A common error in risk prioritization is treating near-term and long-term risks as competing: arguing that focus on existential long-horizon concerns distracts from near-term harms, or that focus on near-term harms is too short-sighted given longer-horizon concerns. This is a false tradeoff. Serious AI safety work addresses both, for complementary reasons. Near-term risks deserve attention because they are happening now. Every week of inaction on documented algorithmic discrimination or surveillance overreach has real costs to real people. Near-term risks are also more tractable: the mechanisms are understood, the victims can be identified, and the interventions are more concrete. Longer-term risks deserve attention because high-stakes developments require long lead times. If transformative AI capabilities arrive within a decade, the governance frameworks, technical safety research, and social institutions needed to manage them take years to develop. Waiting until the risk is imminent to begin preparation is waiting too long. The appropriate comparison is pandemic preparedness: we do not wait for a pandemic to begin before investing in vaccine research infrastructure, disease surveillance, and public health capacity. The two horizons also interact. The precedents set by how we handle near-term AI risks — whether we build robust oversight institutions, whether we establish norms of accountability for AI developers, whether we build international governance capacity — will shape whether longer-term risks are addressed well or poorly. Getting near-term governance right is foundational to long-term governance.

Updating Your Views

Good risk analysis requires updating beliefs as evidence arrives. The appropriate response to a near-term risk scenario that is not materializing as predicted is to revise the probability downward, not to maintain the original estimate out of consistency. Equally, dismissing longer-term risks because they have not yet occurred is not evidence-based — the absence of a harm so far is weak evidence against a plausible mechanism. Distinguish between 'has not happened yet' and 'is not plausible.'

An AI risk researcher argues that 'we should focus all attention on existential long-term risks because near-term harms are manageable.' A policy advocate argues the reverse. What is the most principled response to this debate?

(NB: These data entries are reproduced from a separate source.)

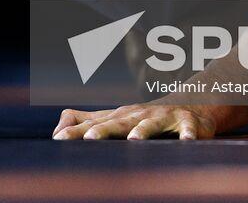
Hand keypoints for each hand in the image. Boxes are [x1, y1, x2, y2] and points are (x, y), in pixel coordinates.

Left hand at [52, 103, 217, 139]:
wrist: (191, 105)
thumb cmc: (146, 117)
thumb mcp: (116, 118)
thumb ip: (87, 122)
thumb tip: (56, 131)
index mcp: (120, 116)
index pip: (95, 124)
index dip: (77, 132)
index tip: (58, 140)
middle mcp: (139, 115)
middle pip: (119, 123)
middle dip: (104, 130)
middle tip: (89, 138)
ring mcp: (164, 117)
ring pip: (152, 124)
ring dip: (144, 130)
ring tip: (134, 139)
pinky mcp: (187, 123)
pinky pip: (188, 130)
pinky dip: (188, 135)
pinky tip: (187, 142)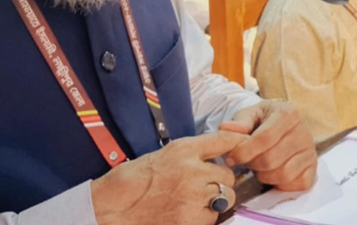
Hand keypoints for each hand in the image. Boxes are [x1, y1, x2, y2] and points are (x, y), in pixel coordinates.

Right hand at [91, 130, 245, 224]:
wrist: (113, 208)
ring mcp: (193, 198)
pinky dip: (204, 217)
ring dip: (216, 200)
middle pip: (228, 176)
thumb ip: (193, 153)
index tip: (243, 147)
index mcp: (183, 150)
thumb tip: (221, 153)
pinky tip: (186, 213)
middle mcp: (192, 171)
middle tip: (204, 185)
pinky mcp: (191, 221)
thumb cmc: (134, 180)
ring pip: (225, 198)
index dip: (237, 144)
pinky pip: (212, 218)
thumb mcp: (164, 154)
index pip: (223, 141)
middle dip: (221, 181)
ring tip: (193, 200)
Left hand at [221, 100, 316, 191]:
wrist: (283, 125)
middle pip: (271, 159)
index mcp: (288, 113)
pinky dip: (279, 183)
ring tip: (259, 165)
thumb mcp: (250, 114)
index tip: (231, 157)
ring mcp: (310, 152)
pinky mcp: (313, 169)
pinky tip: (272, 172)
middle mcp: (304, 131)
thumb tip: (226, 128)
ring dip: (264, 175)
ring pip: (282, 174)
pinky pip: (294, 184)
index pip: (264, 138)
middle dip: (253, 164)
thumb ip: (239, 122)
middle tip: (247, 161)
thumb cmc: (264, 120)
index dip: (243, 151)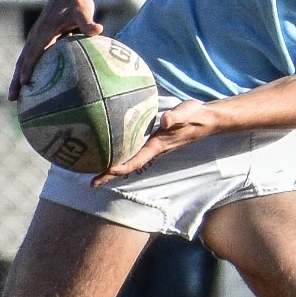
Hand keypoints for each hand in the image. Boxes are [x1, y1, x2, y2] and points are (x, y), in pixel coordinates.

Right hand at [9, 0, 101, 98]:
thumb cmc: (76, 1)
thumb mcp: (83, 10)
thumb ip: (87, 22)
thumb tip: (98, 30)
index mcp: (44, 33)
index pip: (33, 53)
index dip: (28, 68)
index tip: (24, 83)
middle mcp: (36, 37)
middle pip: (22, 62)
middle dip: (16, 81)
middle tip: (12, 99)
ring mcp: (37, 39)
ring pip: (24, 63)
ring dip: (18, 80)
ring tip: (15, 99)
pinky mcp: (42, 41)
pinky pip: (33, 60)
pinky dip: (29, 73)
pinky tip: (34, 88)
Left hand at [93, 100, 215, 182]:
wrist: (204, 119)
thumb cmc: (194, 115)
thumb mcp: (186, 113)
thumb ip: (175, 116)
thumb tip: (164, 120)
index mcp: (158, 145)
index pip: (137, 160)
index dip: (122, 167)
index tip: (106, 171)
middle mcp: (153, 149)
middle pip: (129, 165)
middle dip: (111, 175)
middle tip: (91, 183)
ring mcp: (153, 146)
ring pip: (130, 159)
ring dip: (113, 167)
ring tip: (92, 170)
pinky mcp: (152, 140)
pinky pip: (132, 150)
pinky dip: (120, 154)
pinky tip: (109, 150)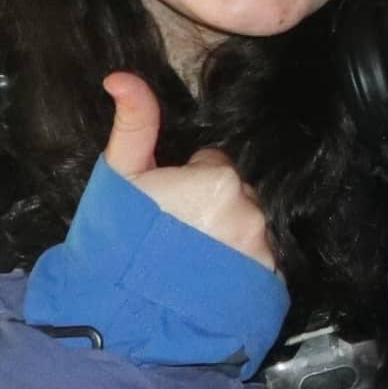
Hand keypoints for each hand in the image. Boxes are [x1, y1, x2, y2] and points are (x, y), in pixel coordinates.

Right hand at [100, 72, 274, 271]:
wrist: (123, 313)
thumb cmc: (117, 242)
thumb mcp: (120, 176)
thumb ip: (135, 122)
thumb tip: (120, 75)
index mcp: (219, 178)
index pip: (216, 166)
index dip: (191, 183)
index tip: (169, 206)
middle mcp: (251, 211)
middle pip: (238, 195)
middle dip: (214, 209)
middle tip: (178, 238)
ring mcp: (264, 251)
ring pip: (252, 228)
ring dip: (231, 239)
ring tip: (193, 263)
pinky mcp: (270, 285)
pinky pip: (264, 263)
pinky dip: (245, 269)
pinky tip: (213, 282)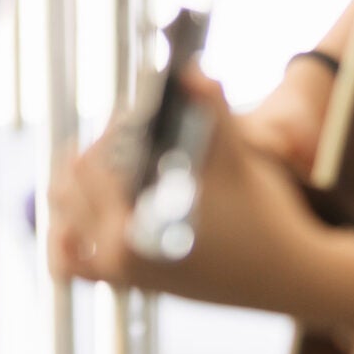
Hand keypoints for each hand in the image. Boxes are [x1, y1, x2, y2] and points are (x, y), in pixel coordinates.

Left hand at [46, 72, 353, 327]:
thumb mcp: (236, 157)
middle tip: (126, 129)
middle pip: (70, 189)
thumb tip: (189, 67)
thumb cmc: (265, 219)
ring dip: (77, 186)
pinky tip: (85, 210)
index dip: (112, 129)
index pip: (90, 165)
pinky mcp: (132, 286)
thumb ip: (209, 108)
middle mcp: (116, 260)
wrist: (290, 277)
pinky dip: (68, 236)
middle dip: (96, 151)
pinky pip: (75, 264)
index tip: (135, 111)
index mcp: (132, 231)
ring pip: (64, 222)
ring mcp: (121, 277)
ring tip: (110, 157)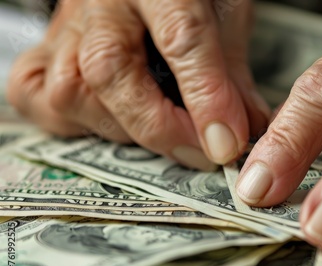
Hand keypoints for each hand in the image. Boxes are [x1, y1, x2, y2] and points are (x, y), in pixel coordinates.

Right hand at [7, 0, 269, 169]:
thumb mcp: (225, 15)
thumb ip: (233, 73)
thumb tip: (242, 133)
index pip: (181, 37)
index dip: (207, 97)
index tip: (228, 143)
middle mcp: (100, 2)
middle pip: (111, 71)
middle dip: (161, 127)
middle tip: (204, 153)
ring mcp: (65, 28)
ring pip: (71, 91)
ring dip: (125, 130)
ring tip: (167, 137)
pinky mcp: (44, 52)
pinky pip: (37, 97)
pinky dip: (75, 124)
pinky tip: (114, 124)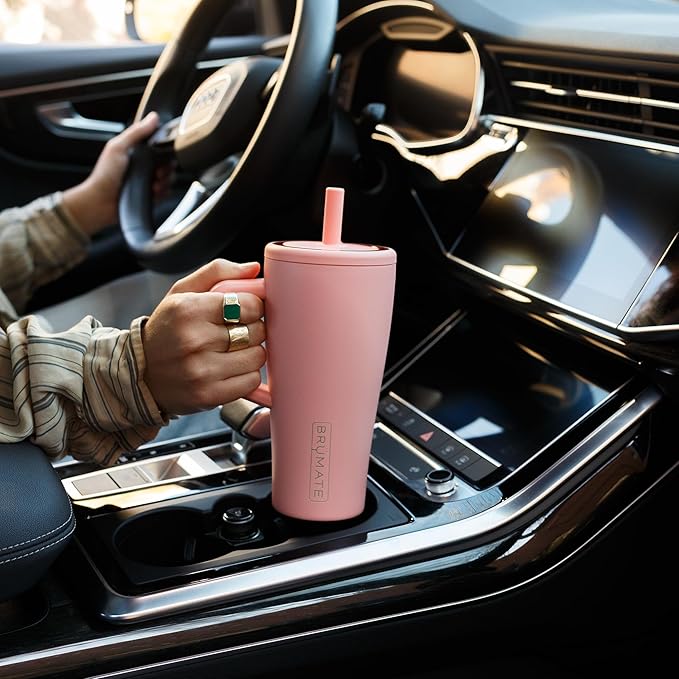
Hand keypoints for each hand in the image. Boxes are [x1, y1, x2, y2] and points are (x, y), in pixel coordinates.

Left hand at [62, 111, 159, 235]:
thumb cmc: (105, 176)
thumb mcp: (118, 148)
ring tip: (153, 185)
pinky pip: (166, 193)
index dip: (165, 150)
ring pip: (169, 179)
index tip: (163, 156)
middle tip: (157, 173)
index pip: (159, 147)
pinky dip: (162, 193)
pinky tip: (153, 193)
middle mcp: (143, 166)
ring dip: (165, 182)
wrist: (101, 203)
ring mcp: (147, 182)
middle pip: (167, 163)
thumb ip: (136, 132)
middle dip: (166, 169)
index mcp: (136, 152)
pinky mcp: (151, 196)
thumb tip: (152, 118)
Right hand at [142, 259, 266, 415]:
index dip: (253, 307)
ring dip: (251, 353)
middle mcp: (194, 340)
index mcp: (188, 309)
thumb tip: (254, 268)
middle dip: (253, 329)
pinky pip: (251, 380)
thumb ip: (218, 272)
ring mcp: (201, 371)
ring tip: (231, 351)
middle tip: (235, 332)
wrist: (139, 374)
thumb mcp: (182, 293)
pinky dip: (246, 375)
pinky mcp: (208, 395)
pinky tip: (229, 369)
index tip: (244, 311)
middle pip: (257, 330)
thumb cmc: (167, 329)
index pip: (250, 304)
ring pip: (258, 356)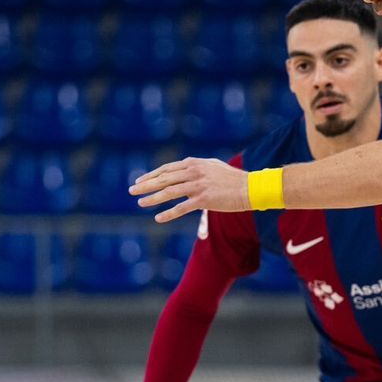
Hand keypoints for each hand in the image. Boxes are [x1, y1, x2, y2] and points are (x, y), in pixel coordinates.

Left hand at [130, 157, 248, 222]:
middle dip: (145, 185)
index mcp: (193, 163)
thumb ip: (196, 167)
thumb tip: (183, 169)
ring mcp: (198, 186)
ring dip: (152, 198)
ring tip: (140, 203)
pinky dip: (168, 213)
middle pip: (163, 179)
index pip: (166, 169)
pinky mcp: (204, 200)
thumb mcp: (212, 166)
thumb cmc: (232, 178)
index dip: (151, 175)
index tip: (140, 181)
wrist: (250, 187)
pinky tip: (158, 218)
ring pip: (169, 192)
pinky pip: (181, 208)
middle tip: (132, 191)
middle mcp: (193, 172)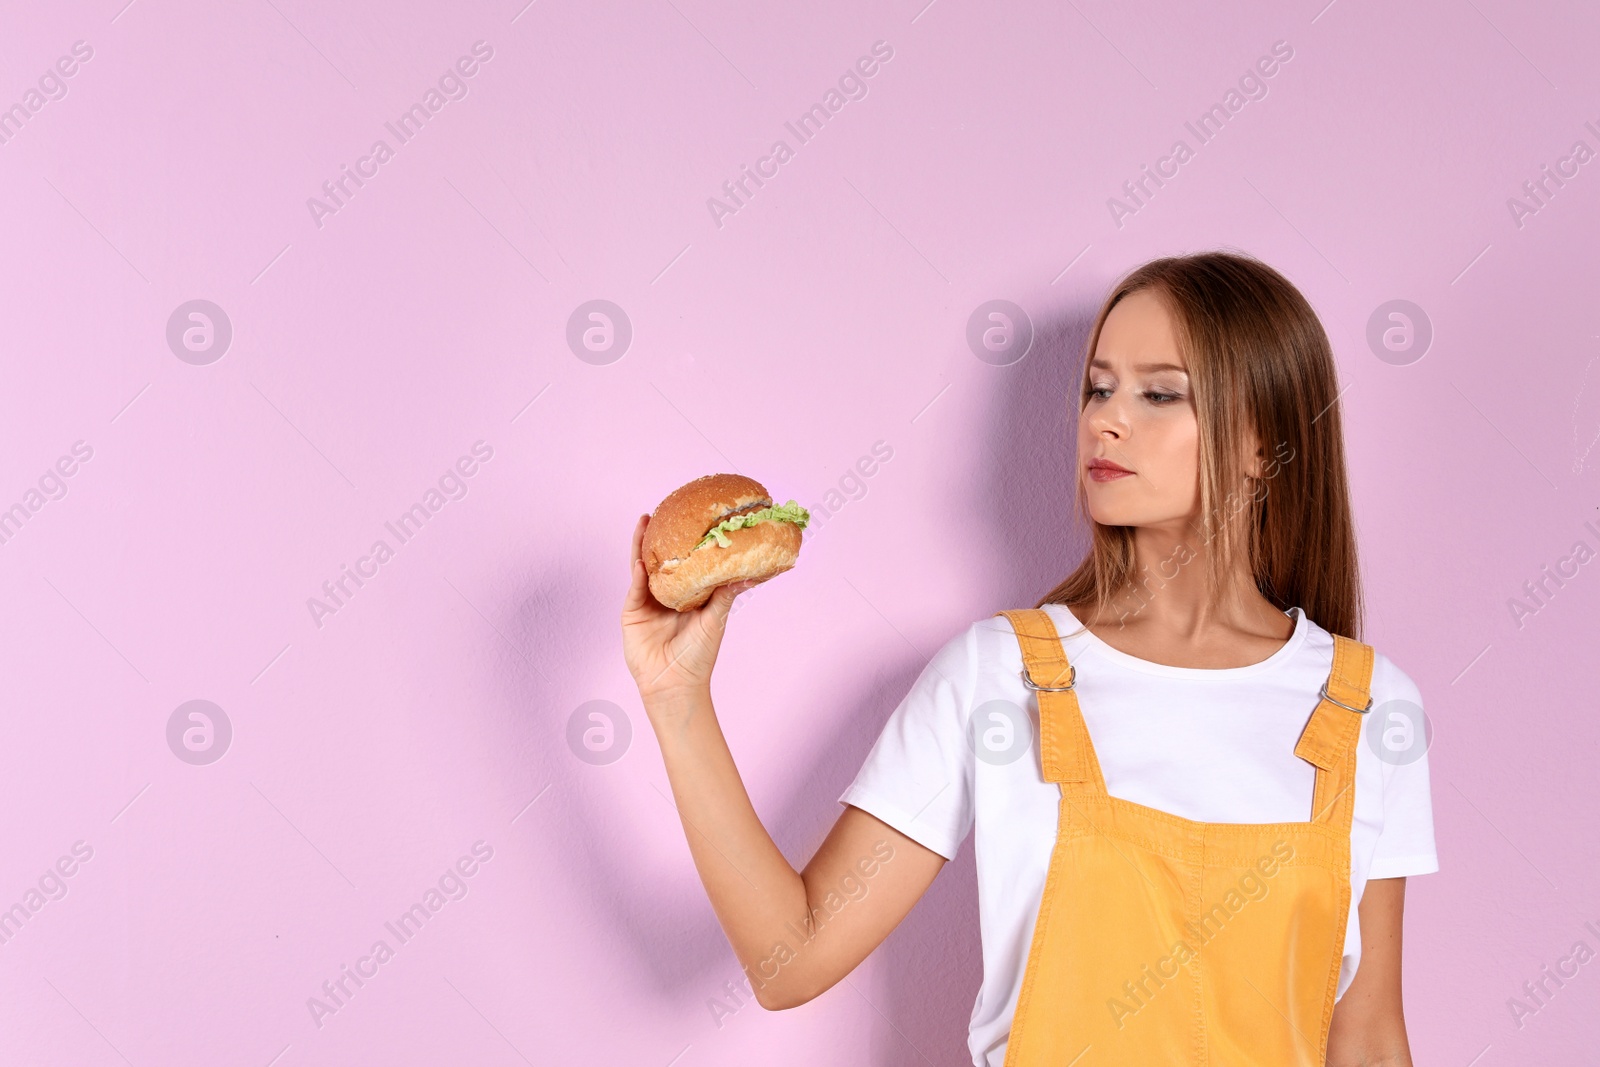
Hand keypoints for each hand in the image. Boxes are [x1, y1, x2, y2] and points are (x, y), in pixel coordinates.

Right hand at [622, 514, 755, 703]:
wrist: (675, 684)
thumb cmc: (698, 657)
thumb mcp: (716, 621)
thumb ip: (726, 596)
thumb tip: (750, 575)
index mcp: (686, 596)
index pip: (685, 564)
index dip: (685, 544)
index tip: (690, 520)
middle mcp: (665, 596)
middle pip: (660, 561)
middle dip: (658, 537)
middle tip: (661, 512)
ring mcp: (647, 603)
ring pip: (643, 568)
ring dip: (642, 546)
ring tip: (645, 521)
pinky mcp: (632, 614)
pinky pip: (635, 589)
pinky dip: (638, 574)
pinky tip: (641, 559)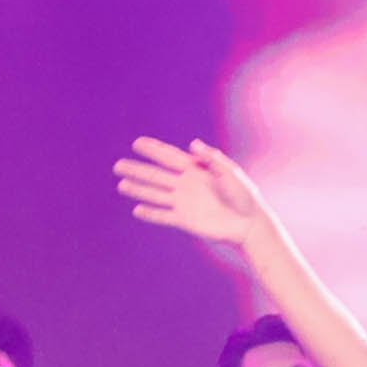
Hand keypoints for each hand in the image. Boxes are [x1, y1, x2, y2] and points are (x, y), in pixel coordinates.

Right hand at [111, 135, 287, 265]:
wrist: (248, 223)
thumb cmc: (244, 195)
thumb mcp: (230, 173)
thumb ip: (211, 159)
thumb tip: (192, 144)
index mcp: (196, 170)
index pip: (170, 157)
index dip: (154, 149)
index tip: (137, 143)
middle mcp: (186, 185)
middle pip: (156, 175)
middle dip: (137, 170)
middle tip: (118, 165)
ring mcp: (184, 202)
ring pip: (155, 194)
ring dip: (138, 189)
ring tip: (121, 185)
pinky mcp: (185, 220)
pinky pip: (163, 215)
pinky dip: (150, 213)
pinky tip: (137, 210)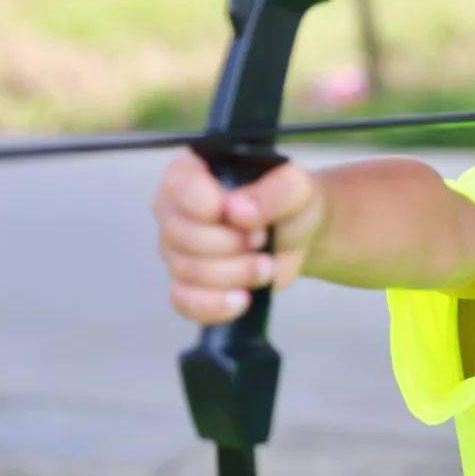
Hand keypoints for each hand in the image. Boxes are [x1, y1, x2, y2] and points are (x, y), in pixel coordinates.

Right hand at [151, 150, 324, 324]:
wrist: (298, 235)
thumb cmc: (289, 202)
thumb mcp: (296, 187)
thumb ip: (274, 191)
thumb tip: (239, 210)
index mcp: (195, 171)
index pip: (178, 183)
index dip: (203, 202)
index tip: (237, 214)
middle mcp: (175, 208)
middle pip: (180, 233)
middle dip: (229, 244)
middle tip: (261, 239)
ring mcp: (175, 248)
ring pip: (185, 270)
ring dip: (233, 273)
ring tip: (265, 265)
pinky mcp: (186, 283)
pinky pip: (184, 301)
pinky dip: (215, 304)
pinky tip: (242, 298)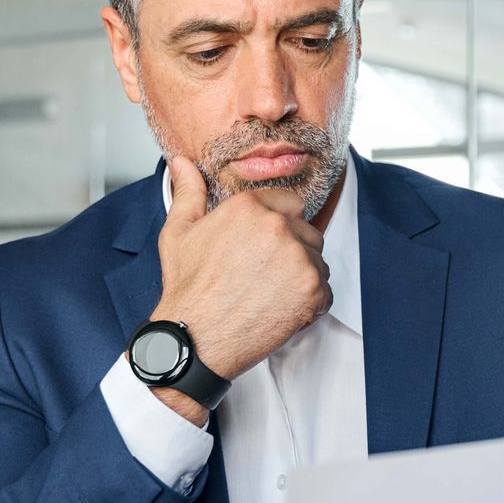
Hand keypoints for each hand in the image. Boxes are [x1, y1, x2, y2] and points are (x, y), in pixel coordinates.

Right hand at [146, 156, 331, 421]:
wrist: (195, 339)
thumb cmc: (188, 289)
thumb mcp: (179, 233)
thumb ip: (188, 192)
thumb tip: (182, 163)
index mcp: (249, 206)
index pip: (288, 202)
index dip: (278, 224)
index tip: (264, 245)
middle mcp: (278, 227)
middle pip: (306, 231)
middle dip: (291, 250)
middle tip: (263, 275)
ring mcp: (299, 259)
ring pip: (317, 260)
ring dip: (301, 275)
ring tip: (269, 293)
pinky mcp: (313, 290)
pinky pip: (324, 290)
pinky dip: (309, 303)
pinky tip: (279, 309)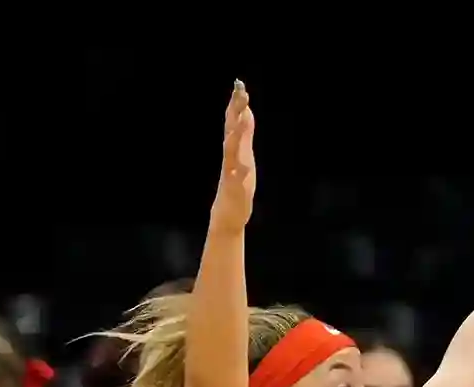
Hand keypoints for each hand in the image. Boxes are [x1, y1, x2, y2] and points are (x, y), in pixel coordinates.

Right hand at [213, 81, 255, 229]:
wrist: (227, 216)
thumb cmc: (236, 184)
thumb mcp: (243, 154)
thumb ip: (244, 133)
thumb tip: (246, 110)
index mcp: (235, 148)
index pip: (234, 121)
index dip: (237, 103)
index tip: (239, 84)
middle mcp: (231, 156)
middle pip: (232, 129)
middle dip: (236, 111)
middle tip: (239, 92)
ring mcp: (230, 172)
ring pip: (232, 151)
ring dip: (236, 135)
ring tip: (242, 120)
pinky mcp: (233, 190)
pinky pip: (236, 180)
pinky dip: (239, 173)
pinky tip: (242, 167)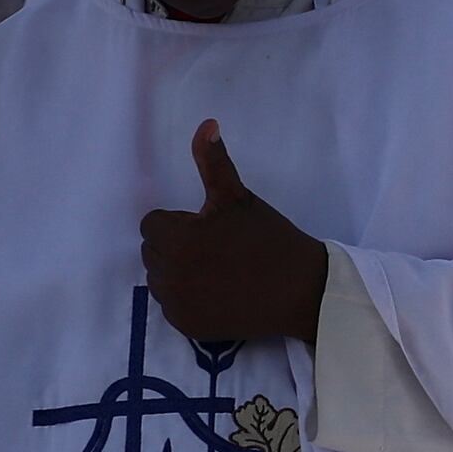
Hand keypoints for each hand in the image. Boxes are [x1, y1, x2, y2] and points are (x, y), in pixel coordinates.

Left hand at [140, 119, 324, 347]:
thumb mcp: (239, 197)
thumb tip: (206, 123)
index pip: (152, 224)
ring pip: (160, 279)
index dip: (180, 222)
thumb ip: (213, 162)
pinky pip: (172, 307)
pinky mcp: (187, 327)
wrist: (300, 290)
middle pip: (152, 251)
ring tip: (217, 271)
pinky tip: (218, 293)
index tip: (210, 228)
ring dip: (178, 273)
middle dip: (176, 246)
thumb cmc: (268, 238)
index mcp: (176, 239)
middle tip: (216, 248)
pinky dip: (188, 300)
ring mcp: (177, 305)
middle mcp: (168, 275)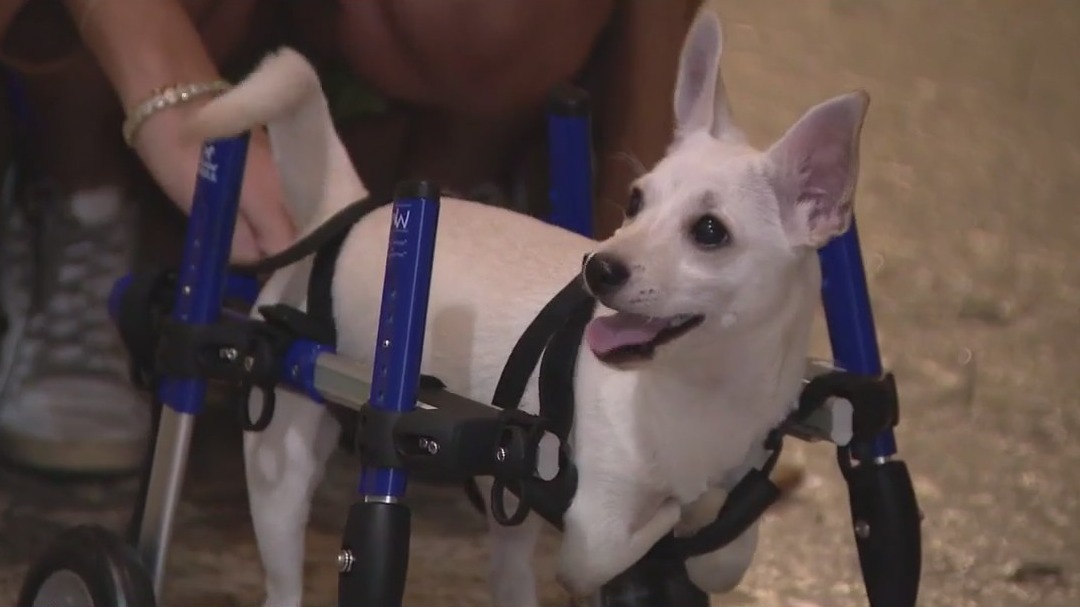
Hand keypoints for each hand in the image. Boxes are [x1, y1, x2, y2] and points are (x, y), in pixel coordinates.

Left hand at [132, 98, 296, 263]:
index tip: (251, 280)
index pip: (290, 248)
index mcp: (274, 198)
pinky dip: (264, 215)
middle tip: (243, 267)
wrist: (171, 88)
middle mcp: (289, 185)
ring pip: (287, 216)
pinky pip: (279, 200)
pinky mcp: (272, 161)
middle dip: (274, 252)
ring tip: (240, 247)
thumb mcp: (195, 200)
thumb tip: (254, 264)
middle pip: (294, 232)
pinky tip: (242, 219)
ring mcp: (283, 170)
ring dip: (268, 234)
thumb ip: (231, 236)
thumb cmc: (178, 147)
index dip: (273, 268)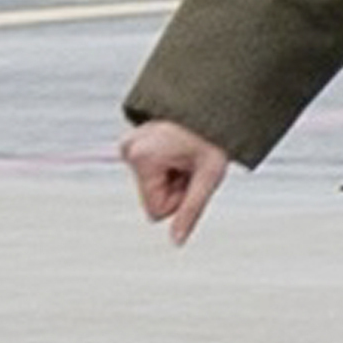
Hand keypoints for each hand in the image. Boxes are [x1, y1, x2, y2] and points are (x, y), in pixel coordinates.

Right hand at [119, 118, 233, 246]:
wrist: (211, 101)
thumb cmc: (214, 136)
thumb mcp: (209, 176)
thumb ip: (191, 211)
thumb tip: (176, 241)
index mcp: (143, 158)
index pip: (156, 211)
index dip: (179, 200)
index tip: (193, 175)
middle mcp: (129, 150)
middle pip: (152, 197)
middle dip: (175, 186)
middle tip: (192, 162)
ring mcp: (128, 144)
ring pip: (151, 184)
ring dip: (172, 175)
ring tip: (186, 153)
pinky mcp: (131, 142)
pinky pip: (149, 171)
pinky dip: (166, 165)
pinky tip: (178, 148)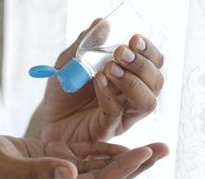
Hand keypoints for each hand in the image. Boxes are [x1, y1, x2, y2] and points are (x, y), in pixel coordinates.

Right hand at [0, 132, 167, 178]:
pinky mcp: (53, 159)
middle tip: (162, 149)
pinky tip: (120, 144)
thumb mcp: (3, 166)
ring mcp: (58, 174)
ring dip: (125, 157)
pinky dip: (104, 150)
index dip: (121, 169)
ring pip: (99, 167)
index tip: (145, 152)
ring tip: (152, 146)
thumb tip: (71, 173)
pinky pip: (85, 157)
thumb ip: (37, 171)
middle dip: (135, 165)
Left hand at [32, 19, 163, 141]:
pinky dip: (109, 95)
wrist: (48, 117)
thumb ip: (86, 44)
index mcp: (129, 77)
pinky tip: (99, 81)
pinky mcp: (107, 129)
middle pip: (156, 82)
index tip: (134, 39)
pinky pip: (116, 114)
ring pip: (146, 102)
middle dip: (142, 65)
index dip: (148, 51)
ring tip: (110, 68)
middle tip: (121, 53)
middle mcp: (131, 97)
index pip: (153, 63)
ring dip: (131, 82)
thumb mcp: (70, 62)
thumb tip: (102, 23)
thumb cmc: (64, 91)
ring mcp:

A student argues that long-term AI risks are 'not real' because they have not happened yet. What is the most precise logical error in this argument?

Build a Risk Timeline

  1. Create a structured timeline of AI risks across three horizons: now (documented harms occurring today), near-future (risks with plausible mechanisms likely to materialize within 5-10 years given current trends), and longer-term (risks that require extrapolation beyond current capabilities).
  2. For each horizon, identify at least two specific risk scenarios.
  3. For each scenario, record:
  4. - The specific harm and who bears it
  5. - The evidence supporting the placement on the timeline (not speculation — what actual observations or documented trends support this timing?)
  6. - One intervention that would address this risk, and whether that intervention needs to begin now to be effective in time
  7. Then answer this synthesis question in a paragraph: Looking at your full timeline, is there any scenario where waiting to act until the risk is fully confirmed would result in the intervention being too late? What does your answer imply about how much uncertainty is acceptable before taking precautionary action?
  8. Share timelines in small groups. Where does your group disagree on placement? What evidence would resolve the disagreement?